BISMARCK – A provision in the recent year-end funding bill passed by Congress has temporarily suspended the recent policy change by the Occupational Safety and Health Administration (OSHA) that would have forced retail facilities selling anhydrous ammonia to comply with Process Safety Management (PSM) rules, rules historically aimed at manufacturers. The language in the bill prevents OSHA from implementing the policy changes in fiscal year 2016, which ends September 30, 2016.
“The intent by Congress was to stop OSHA from applying its PSM rule to retailers until they go through rulemaking and a new North American Industry Classification System code for Farm Supply Retailers has been established by the Census Bureau,” said Agriculture Commissioner Doug Goehring. “However, OSHA plans to move forward with implementation in October.”
Goehring said that he is still calling for OSHA to repeal the policy change and sent another letter to OSHA in December reaffirming that position.
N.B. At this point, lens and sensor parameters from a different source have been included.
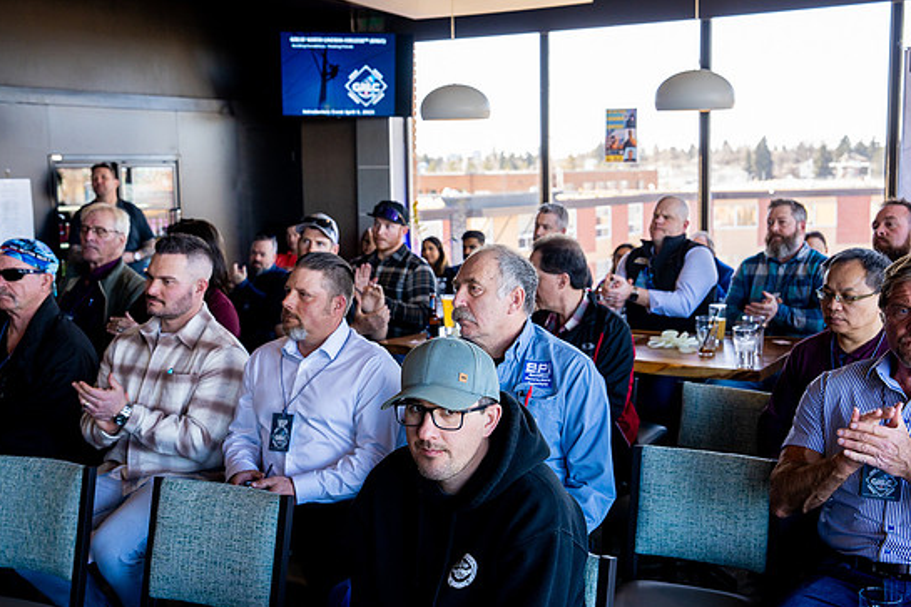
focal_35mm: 49
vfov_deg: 27.5
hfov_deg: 40.3
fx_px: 1240
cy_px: 297
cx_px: 473
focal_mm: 46
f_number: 5.6
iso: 1250
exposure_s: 1/160
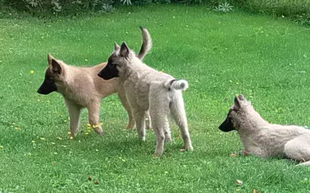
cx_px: 165
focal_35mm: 153
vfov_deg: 8.6
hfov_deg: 13.7
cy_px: 116
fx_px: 1292
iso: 800
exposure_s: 1/600
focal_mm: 23.8
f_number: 4.6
“The rule poses tremendous costs to agriculture without any discernable benefit to worker or public safety,” Goehring continued. “If the new policy is implemented, it could force as many as one-third of North Dakota small- and medium-sized operators out of business due to the cost to implement the new rule.”
A court challenge is pending in federal appeals court by the Agricultural Retailers Association and The Fertilizer Institute.